**ABOUT THIS EXERCISE**
There is one span to output from the data below: the lines starting at the line with "<source format=gbl>" and ending at the line with "X74929888Y49529696D03*". Output it exactly, ends included, nothing more.

* * *

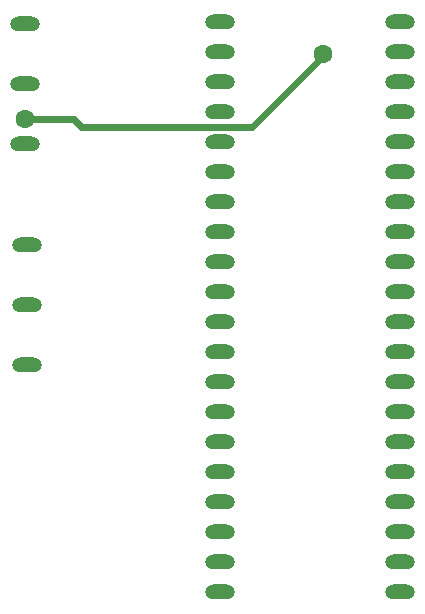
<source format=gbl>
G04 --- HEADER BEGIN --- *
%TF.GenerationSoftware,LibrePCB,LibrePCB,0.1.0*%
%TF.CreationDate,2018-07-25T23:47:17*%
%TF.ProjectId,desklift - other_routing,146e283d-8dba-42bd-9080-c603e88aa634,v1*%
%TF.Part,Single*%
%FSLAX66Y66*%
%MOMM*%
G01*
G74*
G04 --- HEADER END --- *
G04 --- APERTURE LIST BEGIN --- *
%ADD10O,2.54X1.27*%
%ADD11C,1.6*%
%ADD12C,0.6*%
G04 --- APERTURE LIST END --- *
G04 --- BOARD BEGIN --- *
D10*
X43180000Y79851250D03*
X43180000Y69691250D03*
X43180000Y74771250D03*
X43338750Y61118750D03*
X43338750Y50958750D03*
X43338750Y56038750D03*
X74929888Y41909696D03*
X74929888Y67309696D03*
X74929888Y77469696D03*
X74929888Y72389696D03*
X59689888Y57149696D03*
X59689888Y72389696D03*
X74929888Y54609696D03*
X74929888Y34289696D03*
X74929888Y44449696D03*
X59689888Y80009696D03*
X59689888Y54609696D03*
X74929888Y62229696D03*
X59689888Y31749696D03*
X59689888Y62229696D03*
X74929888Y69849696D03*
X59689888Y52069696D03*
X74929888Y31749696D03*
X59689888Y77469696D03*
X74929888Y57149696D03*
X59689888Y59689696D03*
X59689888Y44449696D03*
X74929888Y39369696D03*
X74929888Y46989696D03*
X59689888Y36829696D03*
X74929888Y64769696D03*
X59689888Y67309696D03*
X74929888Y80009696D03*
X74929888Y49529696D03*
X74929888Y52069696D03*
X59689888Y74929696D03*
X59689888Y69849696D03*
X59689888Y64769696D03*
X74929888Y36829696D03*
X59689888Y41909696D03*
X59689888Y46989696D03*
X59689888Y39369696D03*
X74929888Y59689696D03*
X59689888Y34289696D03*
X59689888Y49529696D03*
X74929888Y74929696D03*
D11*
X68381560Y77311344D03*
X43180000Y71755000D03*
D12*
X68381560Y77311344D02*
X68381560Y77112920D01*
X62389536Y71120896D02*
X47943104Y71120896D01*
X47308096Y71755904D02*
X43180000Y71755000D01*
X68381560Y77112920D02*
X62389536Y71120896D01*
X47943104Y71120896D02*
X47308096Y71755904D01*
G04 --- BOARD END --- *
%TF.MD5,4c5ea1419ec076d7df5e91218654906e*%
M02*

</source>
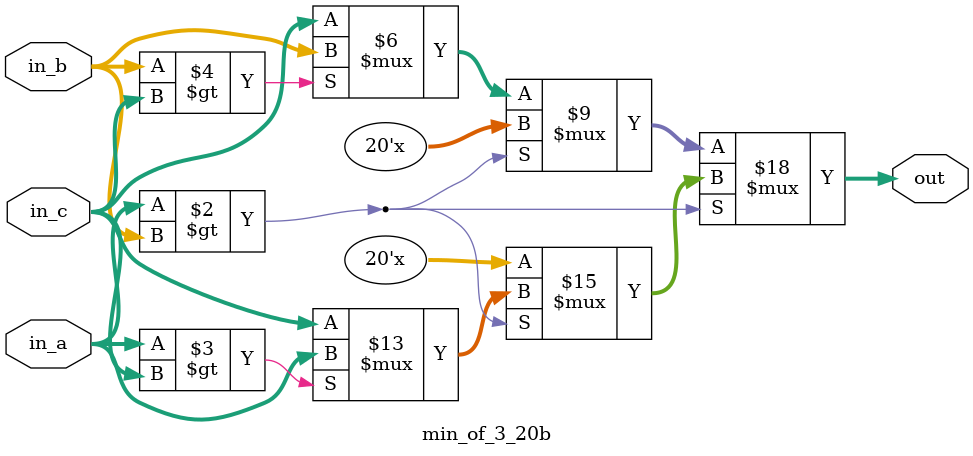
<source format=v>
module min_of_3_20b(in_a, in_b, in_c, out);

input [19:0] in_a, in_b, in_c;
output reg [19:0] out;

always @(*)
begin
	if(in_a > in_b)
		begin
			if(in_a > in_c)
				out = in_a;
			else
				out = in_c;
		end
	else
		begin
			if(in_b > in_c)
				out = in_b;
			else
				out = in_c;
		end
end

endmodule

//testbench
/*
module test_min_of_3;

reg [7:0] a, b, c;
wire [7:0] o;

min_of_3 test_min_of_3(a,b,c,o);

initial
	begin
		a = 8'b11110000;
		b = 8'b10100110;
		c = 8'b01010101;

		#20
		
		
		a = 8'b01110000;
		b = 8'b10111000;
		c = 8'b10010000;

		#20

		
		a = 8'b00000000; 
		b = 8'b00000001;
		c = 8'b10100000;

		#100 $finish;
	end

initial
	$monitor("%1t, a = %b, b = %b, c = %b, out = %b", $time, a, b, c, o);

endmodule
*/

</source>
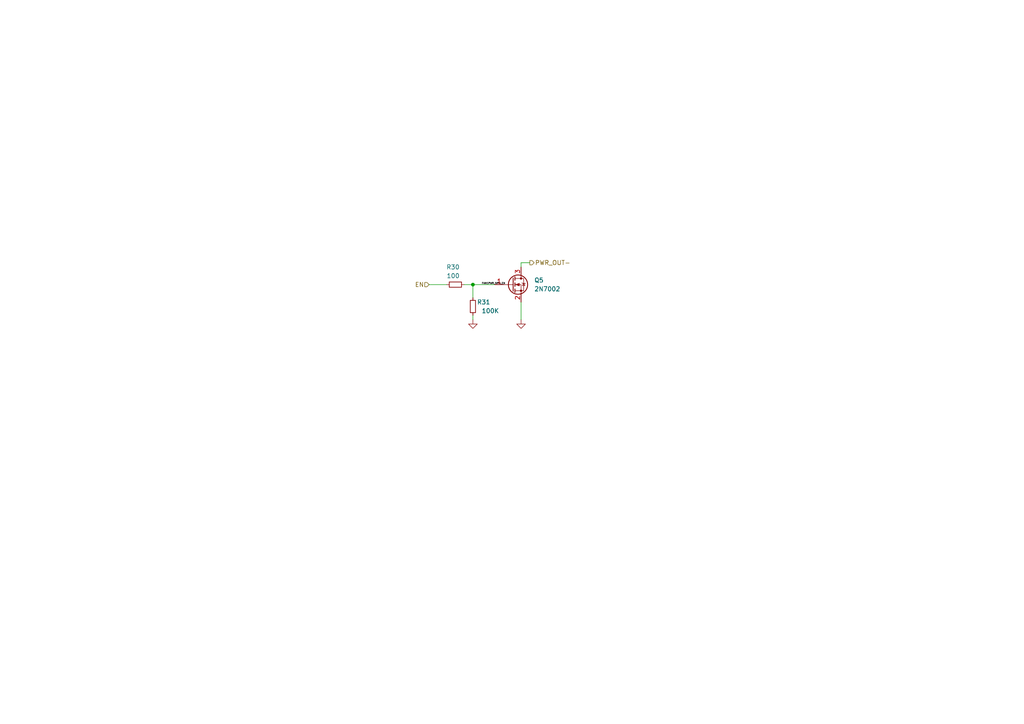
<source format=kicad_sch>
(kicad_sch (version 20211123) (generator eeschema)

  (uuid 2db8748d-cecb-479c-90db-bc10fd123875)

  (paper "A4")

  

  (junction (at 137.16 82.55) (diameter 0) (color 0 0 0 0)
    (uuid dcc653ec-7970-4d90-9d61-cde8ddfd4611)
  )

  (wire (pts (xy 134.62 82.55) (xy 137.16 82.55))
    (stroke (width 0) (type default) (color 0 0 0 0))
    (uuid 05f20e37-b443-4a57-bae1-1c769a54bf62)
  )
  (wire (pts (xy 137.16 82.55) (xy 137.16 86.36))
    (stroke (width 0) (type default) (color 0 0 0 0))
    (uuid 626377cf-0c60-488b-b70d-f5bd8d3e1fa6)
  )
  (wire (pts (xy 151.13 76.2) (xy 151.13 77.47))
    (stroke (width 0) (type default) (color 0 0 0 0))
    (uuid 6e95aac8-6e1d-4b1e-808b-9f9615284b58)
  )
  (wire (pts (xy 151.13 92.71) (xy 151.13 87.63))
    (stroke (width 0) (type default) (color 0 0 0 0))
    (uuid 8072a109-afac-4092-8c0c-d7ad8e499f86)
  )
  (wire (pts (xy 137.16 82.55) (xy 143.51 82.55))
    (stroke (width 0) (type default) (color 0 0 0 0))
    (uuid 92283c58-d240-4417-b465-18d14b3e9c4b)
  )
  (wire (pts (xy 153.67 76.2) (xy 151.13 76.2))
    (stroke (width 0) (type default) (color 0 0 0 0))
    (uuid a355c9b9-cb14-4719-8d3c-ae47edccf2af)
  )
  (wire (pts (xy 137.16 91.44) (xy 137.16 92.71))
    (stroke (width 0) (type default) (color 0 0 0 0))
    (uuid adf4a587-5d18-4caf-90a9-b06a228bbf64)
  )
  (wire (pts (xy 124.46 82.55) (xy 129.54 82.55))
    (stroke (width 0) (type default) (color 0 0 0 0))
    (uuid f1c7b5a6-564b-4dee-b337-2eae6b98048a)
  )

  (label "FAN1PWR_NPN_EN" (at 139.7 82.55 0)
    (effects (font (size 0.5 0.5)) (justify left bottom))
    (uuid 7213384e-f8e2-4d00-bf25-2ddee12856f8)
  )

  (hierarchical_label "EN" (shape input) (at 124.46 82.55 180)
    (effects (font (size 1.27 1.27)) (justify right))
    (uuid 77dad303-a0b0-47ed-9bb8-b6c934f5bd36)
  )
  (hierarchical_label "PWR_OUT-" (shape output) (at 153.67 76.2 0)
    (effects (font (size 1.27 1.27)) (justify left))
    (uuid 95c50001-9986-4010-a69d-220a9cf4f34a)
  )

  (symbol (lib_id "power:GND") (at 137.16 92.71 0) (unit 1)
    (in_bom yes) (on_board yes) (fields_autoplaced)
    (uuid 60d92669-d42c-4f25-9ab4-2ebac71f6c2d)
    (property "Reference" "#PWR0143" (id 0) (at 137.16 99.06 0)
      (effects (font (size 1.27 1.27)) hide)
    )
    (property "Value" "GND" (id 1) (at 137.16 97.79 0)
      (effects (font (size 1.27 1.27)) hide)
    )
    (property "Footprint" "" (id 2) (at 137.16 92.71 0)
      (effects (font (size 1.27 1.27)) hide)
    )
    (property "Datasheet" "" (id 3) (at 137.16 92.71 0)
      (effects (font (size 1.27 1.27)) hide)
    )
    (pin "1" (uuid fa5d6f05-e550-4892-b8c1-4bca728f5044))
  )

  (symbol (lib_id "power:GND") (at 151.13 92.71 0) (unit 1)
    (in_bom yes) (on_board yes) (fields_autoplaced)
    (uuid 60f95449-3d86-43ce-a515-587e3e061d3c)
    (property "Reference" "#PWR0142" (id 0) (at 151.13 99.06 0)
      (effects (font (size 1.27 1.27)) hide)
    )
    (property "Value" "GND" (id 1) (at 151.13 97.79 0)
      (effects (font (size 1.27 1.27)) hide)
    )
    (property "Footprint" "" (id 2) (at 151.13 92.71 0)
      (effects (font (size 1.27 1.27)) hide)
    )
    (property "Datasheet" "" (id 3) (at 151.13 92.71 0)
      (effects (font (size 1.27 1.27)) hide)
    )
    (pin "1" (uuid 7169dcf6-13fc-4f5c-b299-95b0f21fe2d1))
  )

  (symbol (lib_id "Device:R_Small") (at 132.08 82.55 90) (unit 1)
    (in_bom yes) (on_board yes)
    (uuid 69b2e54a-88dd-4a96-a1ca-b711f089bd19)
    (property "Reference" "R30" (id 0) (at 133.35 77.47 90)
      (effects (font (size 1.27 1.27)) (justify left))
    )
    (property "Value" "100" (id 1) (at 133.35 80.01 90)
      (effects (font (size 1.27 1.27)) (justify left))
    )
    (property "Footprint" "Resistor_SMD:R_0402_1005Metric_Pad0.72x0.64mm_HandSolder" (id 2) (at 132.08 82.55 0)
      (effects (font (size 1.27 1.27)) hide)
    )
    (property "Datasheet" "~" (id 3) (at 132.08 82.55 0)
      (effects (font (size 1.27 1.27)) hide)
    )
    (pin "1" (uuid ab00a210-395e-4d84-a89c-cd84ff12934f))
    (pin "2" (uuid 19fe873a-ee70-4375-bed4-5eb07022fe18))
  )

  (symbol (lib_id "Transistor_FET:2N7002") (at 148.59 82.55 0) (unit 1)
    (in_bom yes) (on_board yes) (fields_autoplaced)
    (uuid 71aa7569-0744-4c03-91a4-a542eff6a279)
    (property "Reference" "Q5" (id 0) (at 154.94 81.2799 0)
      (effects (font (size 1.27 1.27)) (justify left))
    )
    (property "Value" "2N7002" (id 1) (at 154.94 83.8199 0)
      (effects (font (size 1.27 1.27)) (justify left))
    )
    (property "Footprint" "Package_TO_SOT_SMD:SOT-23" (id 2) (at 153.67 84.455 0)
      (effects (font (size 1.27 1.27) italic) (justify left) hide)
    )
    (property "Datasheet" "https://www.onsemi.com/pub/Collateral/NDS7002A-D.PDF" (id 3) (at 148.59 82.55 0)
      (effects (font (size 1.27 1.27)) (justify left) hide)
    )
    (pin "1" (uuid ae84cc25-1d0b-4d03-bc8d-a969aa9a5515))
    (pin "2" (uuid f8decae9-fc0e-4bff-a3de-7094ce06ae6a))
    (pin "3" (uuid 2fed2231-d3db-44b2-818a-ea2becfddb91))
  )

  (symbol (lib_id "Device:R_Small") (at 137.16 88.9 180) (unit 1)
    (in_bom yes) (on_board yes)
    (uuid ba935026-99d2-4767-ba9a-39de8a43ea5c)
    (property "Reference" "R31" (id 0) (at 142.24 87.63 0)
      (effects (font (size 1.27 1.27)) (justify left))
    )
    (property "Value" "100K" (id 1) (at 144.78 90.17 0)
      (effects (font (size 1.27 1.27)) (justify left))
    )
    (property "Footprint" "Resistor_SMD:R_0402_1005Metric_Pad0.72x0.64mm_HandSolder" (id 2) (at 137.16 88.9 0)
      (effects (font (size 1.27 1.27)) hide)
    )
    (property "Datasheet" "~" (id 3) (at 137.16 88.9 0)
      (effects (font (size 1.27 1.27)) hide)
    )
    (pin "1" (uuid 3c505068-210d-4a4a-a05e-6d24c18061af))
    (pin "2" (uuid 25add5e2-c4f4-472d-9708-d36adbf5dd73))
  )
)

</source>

* * *

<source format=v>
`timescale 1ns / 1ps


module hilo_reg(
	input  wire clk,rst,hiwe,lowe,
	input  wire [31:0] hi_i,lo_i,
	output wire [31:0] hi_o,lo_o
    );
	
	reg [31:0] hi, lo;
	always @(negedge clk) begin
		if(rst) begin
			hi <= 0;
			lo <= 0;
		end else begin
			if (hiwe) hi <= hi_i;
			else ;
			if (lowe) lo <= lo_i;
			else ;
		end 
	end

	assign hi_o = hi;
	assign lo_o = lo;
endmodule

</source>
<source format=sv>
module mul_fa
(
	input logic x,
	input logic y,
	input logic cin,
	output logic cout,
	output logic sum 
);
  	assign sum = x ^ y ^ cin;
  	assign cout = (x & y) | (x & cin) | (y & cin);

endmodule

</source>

* * *

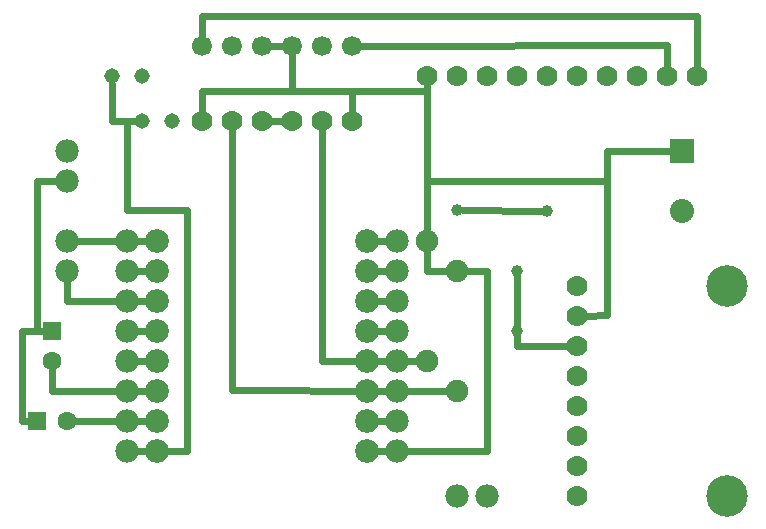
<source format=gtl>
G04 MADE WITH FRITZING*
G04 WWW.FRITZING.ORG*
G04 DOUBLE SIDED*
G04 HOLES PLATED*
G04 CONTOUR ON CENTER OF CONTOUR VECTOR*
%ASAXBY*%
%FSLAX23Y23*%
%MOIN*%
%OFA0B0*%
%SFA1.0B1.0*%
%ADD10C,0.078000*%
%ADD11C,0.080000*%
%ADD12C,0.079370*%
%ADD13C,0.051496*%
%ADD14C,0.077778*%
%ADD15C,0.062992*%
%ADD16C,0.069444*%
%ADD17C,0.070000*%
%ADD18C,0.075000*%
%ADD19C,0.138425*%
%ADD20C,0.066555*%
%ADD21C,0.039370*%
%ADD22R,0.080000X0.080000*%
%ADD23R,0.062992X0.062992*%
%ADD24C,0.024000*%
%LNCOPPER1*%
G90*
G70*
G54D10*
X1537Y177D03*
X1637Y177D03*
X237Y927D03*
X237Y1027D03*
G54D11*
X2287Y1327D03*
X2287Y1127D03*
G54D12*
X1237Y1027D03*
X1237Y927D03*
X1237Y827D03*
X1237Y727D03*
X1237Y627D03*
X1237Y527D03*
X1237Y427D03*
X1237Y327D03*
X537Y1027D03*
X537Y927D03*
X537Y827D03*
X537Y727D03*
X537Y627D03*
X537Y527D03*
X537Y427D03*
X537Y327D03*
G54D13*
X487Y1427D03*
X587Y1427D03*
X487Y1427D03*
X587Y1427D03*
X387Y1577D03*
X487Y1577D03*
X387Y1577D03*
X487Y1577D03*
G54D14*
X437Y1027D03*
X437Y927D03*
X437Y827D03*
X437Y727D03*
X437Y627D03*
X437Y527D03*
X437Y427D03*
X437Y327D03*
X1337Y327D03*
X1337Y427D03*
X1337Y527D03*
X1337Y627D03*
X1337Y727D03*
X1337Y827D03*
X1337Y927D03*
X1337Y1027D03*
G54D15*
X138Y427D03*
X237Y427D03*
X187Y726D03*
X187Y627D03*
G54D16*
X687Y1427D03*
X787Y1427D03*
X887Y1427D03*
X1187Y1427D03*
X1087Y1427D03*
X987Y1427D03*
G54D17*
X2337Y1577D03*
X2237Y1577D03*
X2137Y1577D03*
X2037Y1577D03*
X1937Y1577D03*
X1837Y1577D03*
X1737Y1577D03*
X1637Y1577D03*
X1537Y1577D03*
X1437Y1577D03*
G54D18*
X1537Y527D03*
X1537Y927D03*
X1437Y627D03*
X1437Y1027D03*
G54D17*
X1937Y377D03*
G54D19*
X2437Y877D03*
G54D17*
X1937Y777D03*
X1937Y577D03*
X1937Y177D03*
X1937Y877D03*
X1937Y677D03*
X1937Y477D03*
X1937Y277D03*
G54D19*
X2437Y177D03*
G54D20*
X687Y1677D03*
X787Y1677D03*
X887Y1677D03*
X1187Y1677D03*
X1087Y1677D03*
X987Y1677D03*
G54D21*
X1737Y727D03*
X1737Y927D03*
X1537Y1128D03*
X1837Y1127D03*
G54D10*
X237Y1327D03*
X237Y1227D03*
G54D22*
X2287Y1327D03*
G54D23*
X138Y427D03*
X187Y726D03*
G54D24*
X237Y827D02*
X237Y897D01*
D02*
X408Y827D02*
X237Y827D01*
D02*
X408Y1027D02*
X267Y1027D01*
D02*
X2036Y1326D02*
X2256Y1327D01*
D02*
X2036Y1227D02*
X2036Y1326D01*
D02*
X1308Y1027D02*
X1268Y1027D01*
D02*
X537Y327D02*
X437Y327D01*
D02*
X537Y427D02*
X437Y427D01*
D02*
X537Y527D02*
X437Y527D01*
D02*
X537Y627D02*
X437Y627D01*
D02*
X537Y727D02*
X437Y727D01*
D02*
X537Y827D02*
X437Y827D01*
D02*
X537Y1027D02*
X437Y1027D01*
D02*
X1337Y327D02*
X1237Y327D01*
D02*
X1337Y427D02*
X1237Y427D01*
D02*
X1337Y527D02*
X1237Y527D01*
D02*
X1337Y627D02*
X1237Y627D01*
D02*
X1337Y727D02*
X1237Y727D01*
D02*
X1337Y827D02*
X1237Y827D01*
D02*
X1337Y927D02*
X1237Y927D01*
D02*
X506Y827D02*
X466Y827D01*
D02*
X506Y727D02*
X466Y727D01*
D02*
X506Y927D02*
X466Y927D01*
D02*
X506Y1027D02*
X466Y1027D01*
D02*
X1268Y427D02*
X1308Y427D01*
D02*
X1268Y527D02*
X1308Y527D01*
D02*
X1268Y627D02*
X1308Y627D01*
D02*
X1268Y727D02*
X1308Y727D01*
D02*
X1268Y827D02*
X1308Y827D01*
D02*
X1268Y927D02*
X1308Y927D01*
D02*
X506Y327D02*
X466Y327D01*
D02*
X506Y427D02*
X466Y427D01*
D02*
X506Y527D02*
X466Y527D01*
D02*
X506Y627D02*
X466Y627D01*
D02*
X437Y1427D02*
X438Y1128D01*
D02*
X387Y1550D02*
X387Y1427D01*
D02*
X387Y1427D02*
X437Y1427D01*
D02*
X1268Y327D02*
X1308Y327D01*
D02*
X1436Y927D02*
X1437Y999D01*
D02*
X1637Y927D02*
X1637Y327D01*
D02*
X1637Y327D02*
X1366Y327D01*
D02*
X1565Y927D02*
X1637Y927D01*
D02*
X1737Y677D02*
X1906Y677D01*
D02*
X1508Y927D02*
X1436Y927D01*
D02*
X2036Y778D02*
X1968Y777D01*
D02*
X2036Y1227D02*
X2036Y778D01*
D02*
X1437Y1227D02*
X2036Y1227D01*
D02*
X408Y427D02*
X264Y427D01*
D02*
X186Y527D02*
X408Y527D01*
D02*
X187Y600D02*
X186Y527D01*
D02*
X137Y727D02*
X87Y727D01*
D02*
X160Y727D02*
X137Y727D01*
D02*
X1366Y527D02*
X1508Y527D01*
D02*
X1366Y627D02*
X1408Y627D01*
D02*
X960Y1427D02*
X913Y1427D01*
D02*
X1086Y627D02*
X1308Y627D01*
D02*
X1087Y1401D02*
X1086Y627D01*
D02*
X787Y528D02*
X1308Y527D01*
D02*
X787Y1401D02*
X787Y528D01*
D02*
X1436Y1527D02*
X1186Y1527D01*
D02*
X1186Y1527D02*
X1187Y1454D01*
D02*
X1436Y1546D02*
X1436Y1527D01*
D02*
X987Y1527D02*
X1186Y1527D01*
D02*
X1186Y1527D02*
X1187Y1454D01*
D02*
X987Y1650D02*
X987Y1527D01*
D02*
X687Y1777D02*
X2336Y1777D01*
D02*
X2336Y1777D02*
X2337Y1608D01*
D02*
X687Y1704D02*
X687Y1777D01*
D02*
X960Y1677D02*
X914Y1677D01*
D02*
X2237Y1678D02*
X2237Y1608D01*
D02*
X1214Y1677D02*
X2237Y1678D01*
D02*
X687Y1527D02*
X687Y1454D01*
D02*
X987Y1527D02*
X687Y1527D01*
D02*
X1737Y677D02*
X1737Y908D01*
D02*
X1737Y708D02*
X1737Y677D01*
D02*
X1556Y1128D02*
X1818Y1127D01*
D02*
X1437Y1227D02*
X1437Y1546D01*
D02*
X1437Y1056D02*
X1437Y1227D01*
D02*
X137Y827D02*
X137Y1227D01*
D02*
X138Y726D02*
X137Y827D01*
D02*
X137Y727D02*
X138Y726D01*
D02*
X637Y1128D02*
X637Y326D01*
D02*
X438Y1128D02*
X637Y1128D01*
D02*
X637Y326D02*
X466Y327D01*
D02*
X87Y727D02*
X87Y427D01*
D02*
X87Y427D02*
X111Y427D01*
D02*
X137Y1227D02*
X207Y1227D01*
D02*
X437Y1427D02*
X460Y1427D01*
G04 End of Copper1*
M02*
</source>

* * *

**YOUR RESPONSE**
<source format=gbl>
G04 --- HEADER BEGIN --- *
%TF.GenerationSoftware,LibrePCB,LibrePCB,0.1.0*%
%TF.CreationDate,2018-07-25T23:47:17*%
%TF.ProjectId,desklift - other_routing,146e283d-8dba-42bd-9080-c603e88aa634,v1*%
%TF.Part,Single*%
%FSLAX66Y66*%
%MOMM*%
G01*
G74*
G04 --- HEADER END --- *
G04 --- APERTURE LIST BEGIN --- *
%ADD10O,2.54X1.27*%
%ADD11C,1.6*%
%ADD12C,0.6*%
G04 --- APERTURE LIST END --- *
G04 --- BOARD BEGIN --- *
D10*
X43180000Y79851250D03*
X43180000Y69691250D03*
X43180000Y74771250D03*
X43338750Y61118750D03*
X43338750Y50958750D03*
X43338750Y56038750D03*
X74929888Y41909696D03*
X74929888Y67309696D03*
X74929888Y77469696D03*
X74929888Y72389696D03*
X59689888Y57149696D03*
X59689888Y72389696D03*
X74929888Y54609696D03*
X74929888Y34289696D03*
X74929888Y44449696D03*
X59689888Y80009696D03*
X59689888Y54609696D03*
X74929888Y62229696D03*
X59689888Y31749696D03*
X59689888Y62229696D03*
X74929888Y69849696D03*
X59689888Y52069696D03*
X74929888Y31749696D03*
X59689888Y77469696D03*
X74929888Y57149696D03*
X59689888Y59689696D03*
X59689888Y44449696D03*
X74929888Y39369696D03*
X74929888Y46989696D03*
X59689888Y36829696D03*
X74929888Y64769696D03*
X59689888Y67309696D03*
X74929888Y80009696D03*
X74929888Y49529696D03*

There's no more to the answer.